La rareté des ressources en eau, aggravée par la croissance de la population, la croissance économique et les conséquences des changements climatiques au niveau mondial, a alimenté l’hypothèse de l’imminence de « guerres de l’eau » qui marqueraient le XXIe siècle. Cependant, malgré ces conjectures, aucun conflit armé ayant l’eau pour enjeu n’a eu lieu jusqu’à présent. Certes, l’accès à l’eau a agi comme catalyseur de certaines tensions interétatiques, mais il n’a jamais représenté la seule ou principale raison de l’éclatement d’une guerre.

Les cas des bassins du Jourdain et du Nil illustrent l’importance des mécanismes de coopération pour la régulation des ressources en eau. Contrairement à une idée reçue très répandue, la présence d’un hégémon parmi les pays riverains du fleuve n’est pas toujours conflictuelle, et la véritable variable déterminante est plutôt l’existence de mécanismes de coopération institutionnalisés et de canaux alternatifs de satisfaction des besoins des différents pays.

Toutefois, le problème de la rareté hydrique va probablement persister et s’aggraver à l’avenir, et nécessitera des solutions efficaces non seulement en matière d’accès individuel à l’eau douce, mais aussi en matière de partage des ressources hydriques transfrontalières. Dans cette perspective, il est primordial que des règles claires et efficaces de partage international des ressources en eau soient établies, qui permettraient d’éviter des conflits et constitueraient une base solide pour la recherche de solutions coopératives.

Références

• BENCALA K. R., DABELKO G. D. (2008) « Water Wars: Obscuring Opportunities », Journal of International Affairs, vol. 61, n° 2, p. 21-34.

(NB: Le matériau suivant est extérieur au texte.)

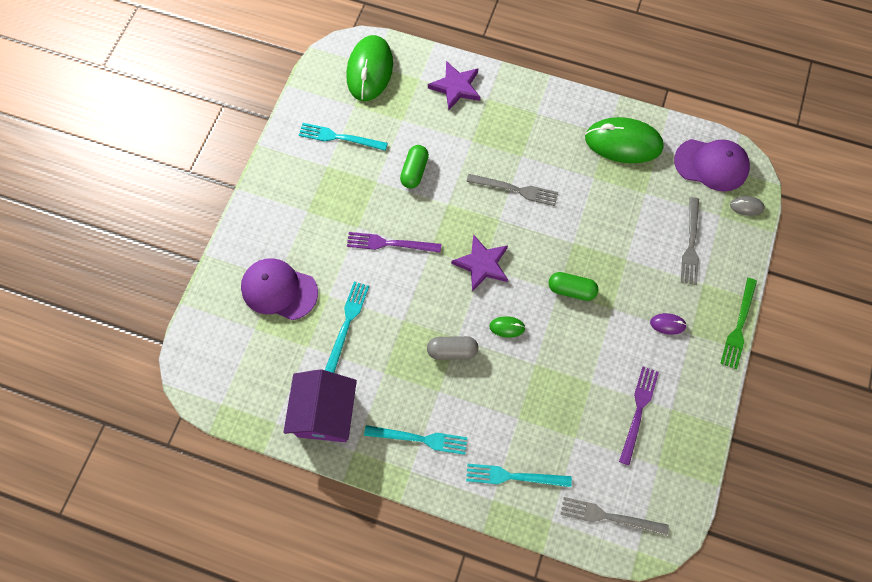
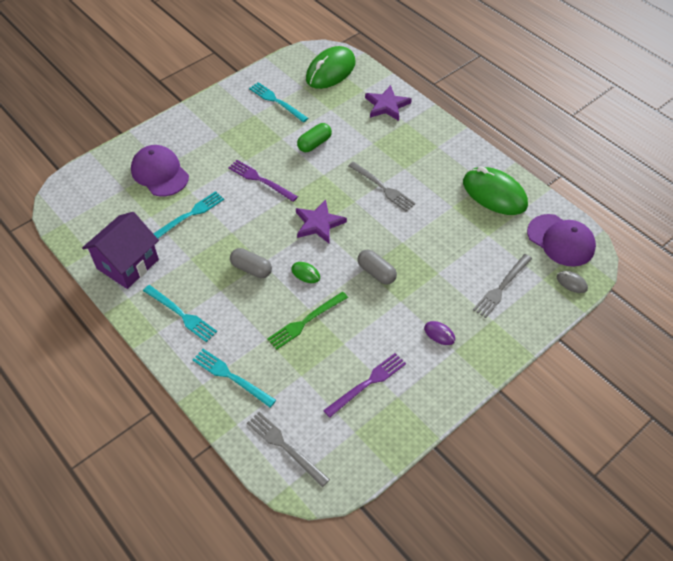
camera: 30 degrees right, 15 degrees down
green capsule [549,272,599,301] -> grey capsule [358,250,397,285]
green fork [720,278,757,369] -> green fork moved to [267,292,348,350]

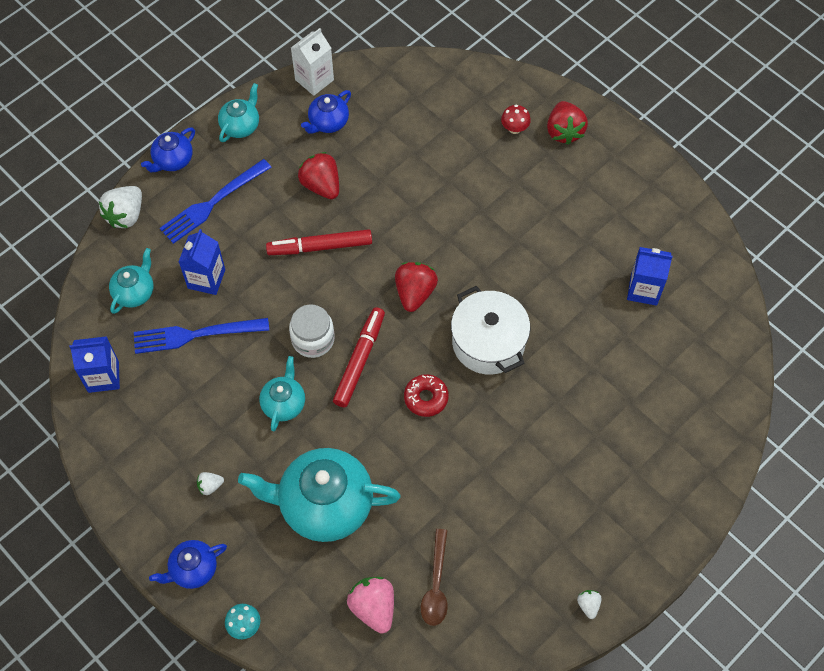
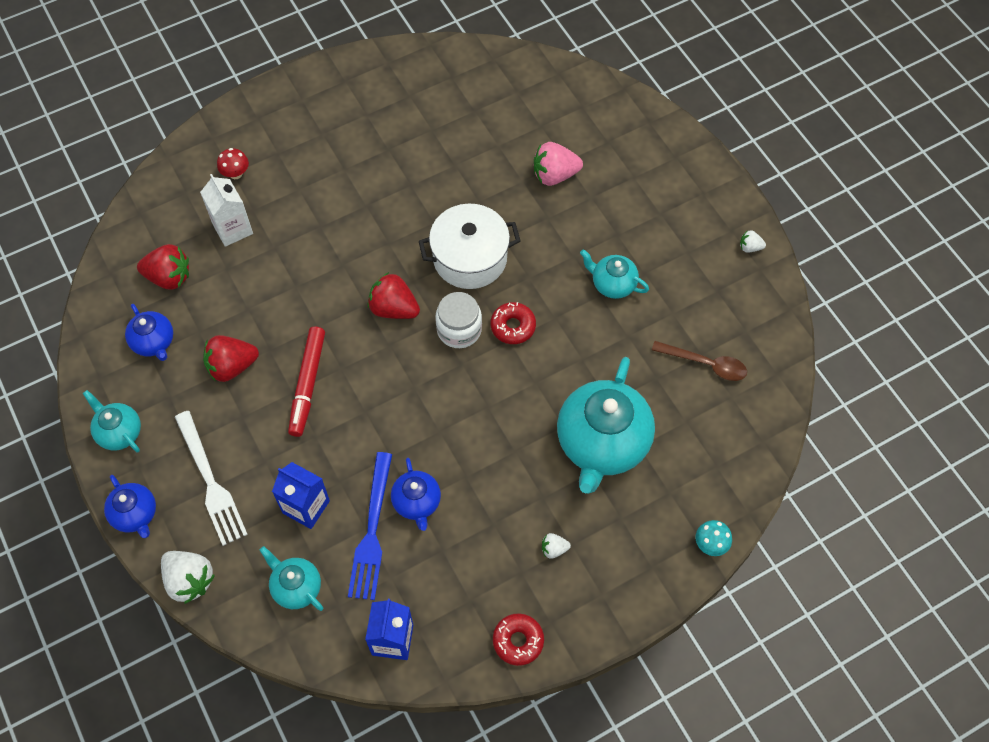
camera: 75 degrees left, 0 degrees up
blue teapot [149,540,227,589] -> blue teapot moved to [391,458,441,531]
blue fork [160,159,272,244] -> white fork [175,411,248,546]
white strawberry [197,472,224,495] -> white strawberry turned 90 degrees clockwise [542,533,571,559]
turquoise teapot [259,356,305,431] -> turquoise teapot moved to [580,250,649,299]
white jar [289,304,335,358] -> white jar moved to [436,292,482,348]
white carton [291,28,334,96] -> white carton moved to [200,174,253,247]
red marker [333,307,385,407] -> none
pink strawberry [347,577,394,633] -> pink strawberry moved to [534,142,583,186]
red strawberry [547,101,588,145] -> red strawberry moved to [137,244,189,290]
blue carton [627,247,673,306] -> none
none -> red donut [493,613,544,666]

• DE VILLIERS M. (2003) Water: The fate of our most precious ressource, Toronto, McLelland&Steward.

• FAO Aquastat (2009) Jordan River Basin.

• FAO Aquastat (2005) Sudan (Pre-2011).

• FAO Aquastat (2014) Ethiopia.

• FAO Aquastat (2014) Egypt.

• GALLAND F. (2008) L’eau. Géopolitique, enjeux, stratégies, Paris, CNRS Editions.

• LASSERRE F. (2009) Les Guerres de l’eau. L’eau au cœur des conflits du XXIe siècle, Paris, Delavilla.

• LIBISZEWSKI S. (1995) Water disputes in the Jordan Basin Region and their role in the resolution of the Arab-Israeli conflict, Zurich, ENCOP.

• TADESSE D. (2008) The Nile: Is it a curse or blessing?, Institut d’études de sécurité, ISS Paper 174, novembre 2008.

• THE ECONOMIST (2010) For Want of a Drink – A special report on water, 22-28 mai 2010.

• WATERBURY J. (2002) The Nile Basin: National Determinants of Collective Action, New Haven, Yale University Press.

• WOLF A. T. (1995) Hydropolitics along the Jordan River: Scarce Water and its Impact on the Arab-Israeli Conflict, Tokyo, UN University Press.